§ **FRAGMENTO**
El “Cantar de las Dos Torres” (2008) es un largo poema en diecisiete tiradas de hexámetros asonantados, “una breve epopeya entre risueña y tremebunda” en palabras de su autor, Agustín García Calvo, que dedicó al “resonante derrumbamiento de las torres gemelas de Nueva York”, cuyo vigésimo aniversario se cumple hoy 11 de septiembre de 2021, marcando un hito en la retransmisión televisiva de unas imágenes mil veces repetidas en todos los rincones del planeta, y un hito por la declaración de guerra al terror que supuso.
El primer verso es, por cierto, un remedo del primero de la Ilíada, con su invocación a la musa para que asista al poeta, en el que se ha sustituido la ira de Aquiles por la fe de los hombres: “Canta, diosa, la Fe de los hombres hijos de muerte, / Fe que alzaba a los cielos altivas torres a veces / y a veces las arrumbaba por tierra, y di de qué suerte, / siendo una y la misma la Fe, guerreaban como si fuesen / una con otra.” Ya se ve aquí el tema del cantar: cómo es la misma fe la que construye los rascacielos que la que los destruye, y cómo ambas están, sin embargo, en guerra como si fueran distintas.
En todo poema épico la guerra es el tema central: “...la guerra. Siempre al Estado la guerra sirvió a tales fines; / y es guerra, por falsa que sea, lo que el momento nos pide”.

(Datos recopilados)
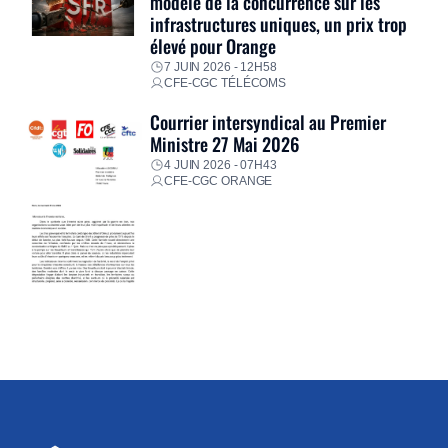
modèle de la concurrence sur les
infrastructures uniques, un prix trop
élevé pour Orange
7 JUIN 2026 - 12H58
CFE-CGC TÉLÉCOMS
Courrier intersyndical au Premier
Ministre 27 Mai 2026
4 JUIN 2026 - 07H43
CFE-CGC ORANGE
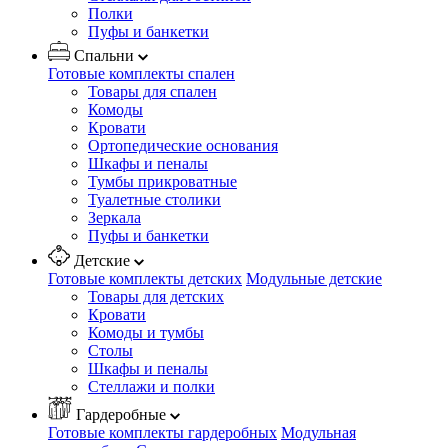
Полки
Пуфы и банкетки
Спальни
Готовые комплекты спален
Товары для спален
Комоды
Кровати
Ортопедические основания
Шкафы и пеналы
Тумбы прикроватные
Туалетные столики
Зеркала
Пуфы и банкетки
Детские
Готовые комплекты детских
Модульные детские
Товары для детских
Кровати
Комоды и тумбы
Столы
Шкафы и пеналы
Стеллажи и полки
Гардеробные
Готовые комплекты гардеробных
Модульная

§ **CONJUNTO DE TAREAS**
- 1) Reproduce del texto sobre el «Cantar de las Dos Torres» el pasaje que va desde «El primer verso» hasta «si fueran distintas.», ambos incluidos.
- 2) Escribe la continuación del texto sobre el «Cantar de las Dos Torres» a partir de su última oración.

§ **RESULTADOS POR TAREA**
- 1)
El primer verso es, por cierto, un remedo del primero de la Ilíada, con su invocación a la musa para que asista al poeta, en el que se ha sustituido la ira de Aquiles por la fe de los hombres: “Canta, diosa, la Fe de los hombres hijos de muerte, / Fe que alzaba a los cielos altivas torres a veces / y a veces las arrumbaba por tierra, y di de qué suerte, / siendo una y la misma la Fe, guerreaban como si fuesen / una con otra.” Ya se ve aquí el tema del cantar: cómo es la misma fe la que construye los rascacielos que la que los destruye, y cómo ambas están, sin embargo, en guerra como si fueran distintas.

- 2)
El hexámetro asonantado que practica García Calvo es el mismo que utilizó en su traducción de la Ilíada de Homero y del poema didáctico de Lucrecio De rerum natura o De la Realidad, y que cultivó en la endecha de su propia cosecha Relato de amor (1980): seis tiempos marcados rítmicamente seguidos de uno o dos no marcados, con la posibilidad de añadir una sílaba no marcada (o dos a veces) al comienzo de algunos versos.
Lo más original, desde mi punto de vista, de esta tremebunda epopeya, son los reproches de las tres mujeres que se hallan en el canto XVI y XVII, a las que da voz el poeta para recriminar a sus esposos y novio. Así empieza, por ejemplo, el reproche de Aixa: “¿Adónde te has ido, cruel, dejándome moribunda / a mí, que sin ti nada soy? Por ti me vestía y desnuda / era tan solo por ti. Eras tú mi espejo y mi luna: / ¿qué voy a ver en mi espejo si no es mi falta y la tuya?” Más desgarrado es el reproche de Fátima: “...Ah perro, ah hijo de puta / por muerto te llamo. Ah, nada te importa: el caso es que huyas / de mí y de mi amor (…) / (…) ¡Ah, vuela y trïunfa / con tu gran muerte! Yo lo que quiero es volverme una bruja / que arranque los ojos a quien en tu alma sembró esta locura”. / Calló, y rabïosa hincaba en los blancos pechos las uñas.”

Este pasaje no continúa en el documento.